Having shared the pitch together on countless occasions throughout their careers, Vicky and Abby took the plunge to sign with Trailfinders Women, ahead of the team’s first season in Premiership Women’s Rugby. Dow had a short journey to join the Ealing side, as she shifted across West London from her previous home at Harlequins. Laflin had a more unorthodox journey, as she was plucked out of free agency following the financial collapse of Worcester Warriors Women last October.

Currently sat at sixth placed in the PWR, the Trailfinders are finding their feet in the league with four wins and eight losses this season. Dow’s move from Harlequins was amongst the biggest transfers of the Summer, and the former Quin discussed her reasons for taking on the challenge with the brand new club. Dow discussed how the arrival of head coach Giselle Mathers was a significant influence, as the duo go back to their days at Wasps.

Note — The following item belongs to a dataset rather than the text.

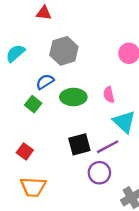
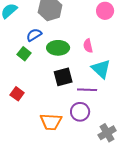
black square: (79, 144) -> (63, 77), moved
purple line: (108, 147) -> (87, 90), turned 30
orange trapezoid: (33, 187) -> (51, 122), moved

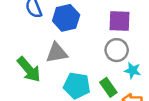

“I couldn’t have been prouder of the team that we have right now. We’ve had such a season of growth and such a season of potential and achievement as well. I think we came into this league with no one sure where we’re going to stand and what our expectations are, what people expected of us and what we even expected of each other. And I think we all took the plunge together.”

“You’re in a team, and you enjoy yourself in the now but you’re enjoying what our potential what our future holds as well. So I’m very happy to be part of that team.”

“She (Giselle Mathers) is literally one of the best coaches I know, she is absolutely crazy in her thoughts and ideas, but actually, they’re 100% Correct, which is why they’re so annoyingly crazy. She puts things and takes things into context that you’ve not thought about, she experiments, she pushes you mentally she presses you physically, she finds growth in areas you didn’t realise you needed to grow.

“She challenges you as a person as much as she challenges you as a player. You’re going to get performances, you’re going to get players who are there to drive the game forward, when you’re getting coached like. There was no choice for me when Giselle was at a club that I could go to.”

“As much as it was brand new, I knew who Giselle was, I knew who most of the coaching staff were. Because as much as it was (new), it wasn’t necessarily as new for me as it was some of the other girls, because I knew the people that were going to be coaching me and and leading this team from the top down. And I trusted them to know that they were good enough, and they are.”